_EXERCISE OBJECTIVE:_
Copy the entries word for word. Keep the pictures out.
■ ■ ■ ■ ■ ■ ■
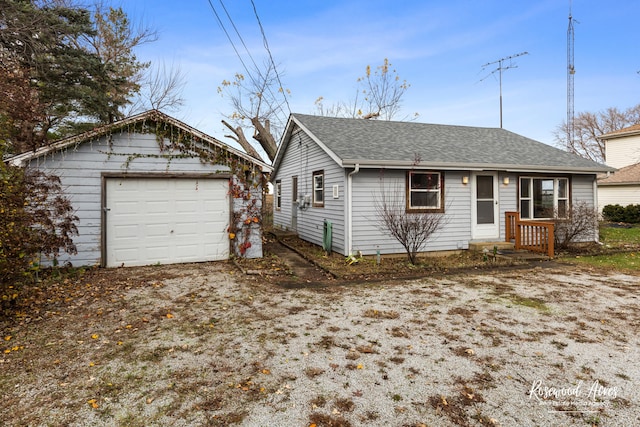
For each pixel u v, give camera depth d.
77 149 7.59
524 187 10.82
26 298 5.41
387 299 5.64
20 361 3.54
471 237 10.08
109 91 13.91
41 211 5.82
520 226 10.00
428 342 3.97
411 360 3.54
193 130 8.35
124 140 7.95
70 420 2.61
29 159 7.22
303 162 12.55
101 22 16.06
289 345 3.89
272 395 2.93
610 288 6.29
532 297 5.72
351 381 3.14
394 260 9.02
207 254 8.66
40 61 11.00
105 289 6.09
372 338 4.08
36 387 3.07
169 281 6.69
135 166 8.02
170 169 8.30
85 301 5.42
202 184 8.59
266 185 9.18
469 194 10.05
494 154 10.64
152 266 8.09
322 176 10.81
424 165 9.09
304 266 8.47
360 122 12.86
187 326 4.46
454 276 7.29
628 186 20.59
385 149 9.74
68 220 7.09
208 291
■ ■ ■ ■ ■ ■ ■
_WRITTEN RESPONSE:_
For each pixel u v, give camera depth d.
77 149 7.59
524 187 10.82
26 298 5.41
387 299 5.64
20 361 3.54
471 237 10.08
109 91 13.91
41 211 5.82
520 226 10.00
428 342 3.97
411 360 3.54
193 130 8.35
124 140 7.95
70 420 2.61
29 159 7.22
303 162 12.55
101 22 16.06
289 345 3.89
272 395 2.93
610 288 6.29
532 297 5.72
351 381 3.14
394 260 9.02
207 254 8.66
40 61 11.00
105 289 6.09
372 338 4.08
36 387 3.07
169 281 6.69
135 166 8.02
170 169 8.30
85 301 5.42
202 184 8.59
266 185 9.18
469 194 10.05
494 154 10.64
152 266 8.09
322 176 10.81
424 165 9.09
304 266 8.47
360 122 12.86
187 326 4.46
454 276 7.29
628 186 20.59
385 149 9.74
68 220 7.09
208 291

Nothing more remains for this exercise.